Marco Zatterin
Se si compie l’immane sforzo di guardare al caso Ilva senza farsi distrarre dalle troppe e confuse voci della politica, la scena si presenta drammaticamente chiara. Un anno fa, Arcelor Mittal ha affittato per 18 mesi l’Ilva di Taranto con l’impegno di acquisirla il primo giugno prossimo, per un totale di 1,8 miliardi; contestualmente, il colosso siderurgico euroindiano s’è impegnato a investimenti ambientali (1,1 miliardi) e industriali (1,2). È stata una gara vinta al rialzo ad un prezzo non da saldo: «Hanno pagato una bicicletta usata al prezzo di una nuova», è il senno fuggito dal cuore d’un analista di lungo corso. Eppure, è apparso il migliore degli accordi possibili, ai lavoratori, ai signori dei palazzi romani come ai tecnici di Bruxelles, scesi in agosto per vedere l’aria che tira e quella che respiriamo, e rientrati a casa soddisfatti.
A dodici mesi dal passaggio di mano, Arcelor Mittal ha fatto saltare il tavolo. Con calma si può ragionare sulla possibilità che abbiano compiuto un passo più lungo della gamba con quella firma del 2018. Errore o no, si sono infilati in una posizione scomoda. I dazi americani li espongono sempre di più alla concorrenza asiatica e turca, mentre la domanda europea è in forte calo e, secondo le stime, lo sarà almeno per altri due trimestri.

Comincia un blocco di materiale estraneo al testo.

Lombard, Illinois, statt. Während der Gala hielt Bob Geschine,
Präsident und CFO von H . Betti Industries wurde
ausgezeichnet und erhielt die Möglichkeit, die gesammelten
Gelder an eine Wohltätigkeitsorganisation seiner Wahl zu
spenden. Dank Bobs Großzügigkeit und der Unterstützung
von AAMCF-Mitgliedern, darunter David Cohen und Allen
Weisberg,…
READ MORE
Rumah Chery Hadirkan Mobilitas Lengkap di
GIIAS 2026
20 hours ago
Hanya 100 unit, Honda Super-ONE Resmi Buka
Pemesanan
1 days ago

L’intrigo del caso Ilva, complicato dalla mutabilità degli umori politici nazionali, ha finito per generare gran turbamento in Mittal & Co. Sempre che, come bisogna naturalmente ritenere sino a prova contraria, siano tutti in buona fede. Allora prendete dei non italiani e portateli nel paese dove gli italiani sono accampati da secoli. Poneteli di fronte a ogni sorta di alea e vincolo, ambientali e legali, poi industriali. Se siamo di qui, abbiamo ben presente come nelle amministrazioni pubbliche chi firma un pezzo di carta lo faccia col timore di finire indagato suo malgrado. E che un sindaco trascurato dalla magistratura sia un elefante bianco.
Lo scudo penale serviva a garantire il management dalle code delle precedenti gestioni. Se sono seri, i nuovi signori di Taranto devono aver pensato che dopo l’eliminazione in Parlamento non ne valesse più la pena. «Senza tutele non ci viene nessuno», concede un giurista che lavora col governo dove, come evidente, albergano anime differenti e contrastanti.

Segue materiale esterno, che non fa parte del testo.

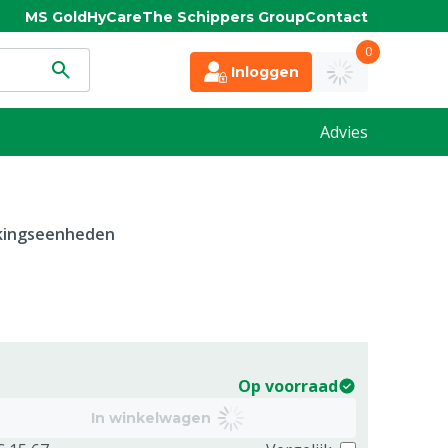
MS Gold
HyCare
The Schippers Group
Contact
0
Inloggen
Advies
kkingseenheden
Op voorraad
In winkelwagen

È un pasticcio con una sola soluzione accettabile: salvare il potenziale industriale rimasto della più grande fabbrica siderurgica d’Europa, dare un futuro a quasi ventimila lavoratori (indotto compreso), e assicurare la tutela della salute dei tarantini che rischiano di pagare il prezzo più alto e duraturo dello stallo. Per centrare questo obiettivo, ci sono due vie: ripristinare le condizioni per realizzare il piano Mittal, ribadendo lo scudo penale con tutti i suoi rischi, senza però riaprire la trattativa sui contenuti industriali; oppure rompere con gli euroindiani, buttandosi in una disputa giuridica complessa e potenzialmente costosa, trovando al contempo un nuovo socio (chi, a queste condizioni?) oppure ripubblicizzando profilati e affini (con quali soldi?).

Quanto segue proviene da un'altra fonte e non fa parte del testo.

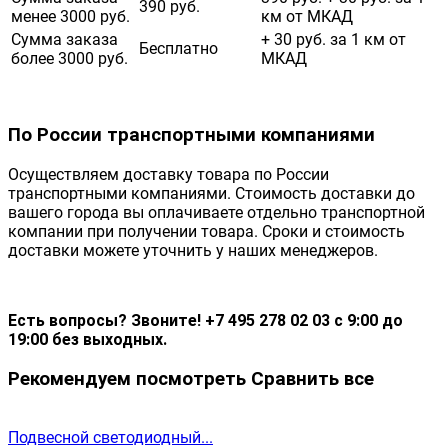
390 руб.
менее 3000 руб.
км от МКАД
Сумма заказа
+ 30 руб. за 1 км от
Бесплатно
более 3000 руб.
МКАД
По России транспортными компаниями
Осуществляем доставку товара по России
транспортными компаниями. Стоимость доставки до
вашего города вы оплачиваете отдельно транспортной
компании при получении товара. Сроки и стоимость
доставки можете уточнить у наших менеджеров.
Есть вопросы? Звоните! +7 495 278 02 03 с 9:00 до
19:00 без выходных.
Рекомендуем посмотреть
Сравнить все
Подвесной светодиодный...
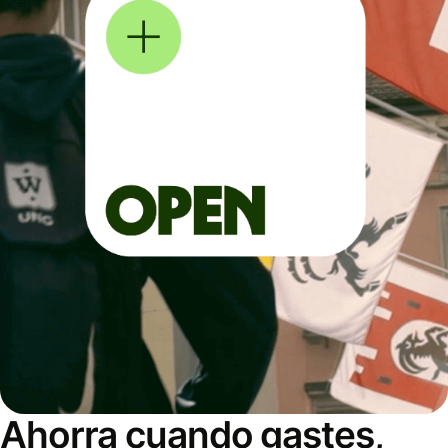
Ahorra cuando gastes,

Quale sia la risposta che si vorrà e riuscirà a dare, ce n’è un’altra che non si può rinviare. Nessun governo italiano ha fatto miracoli per l’industria nazionale e tantomeno per il Mezzogiorno. L’assistenzialismo è prevalso sulla strategia di sviluppo e la stagione gialloverde è apparsa più parca di successi del previsto. Nell’ultimo anno sono passati al Mise accordi annunciati come miracolosi – da Whirlpool a Pernigotti – che la realtà ha trasformato in beffa. L’Ilva è l’ennesimo brutale inciampo per una classe politica ondivaga e stonata. Rischia di innescare una crisi lunga e difficile, durante la quale non bisognerebbe dimenticarsi di chi produce, di chi lavora, di chi respira. Servirebbe una decisione presa nell’ambito di una strategia industriale seria e moderna, concertata, credibile e mantenuta nel tempo. Se non ci piace dove stiamo, esiste sempre la facoltà di cambiare posto. Siamo uomini, mica ciminiere.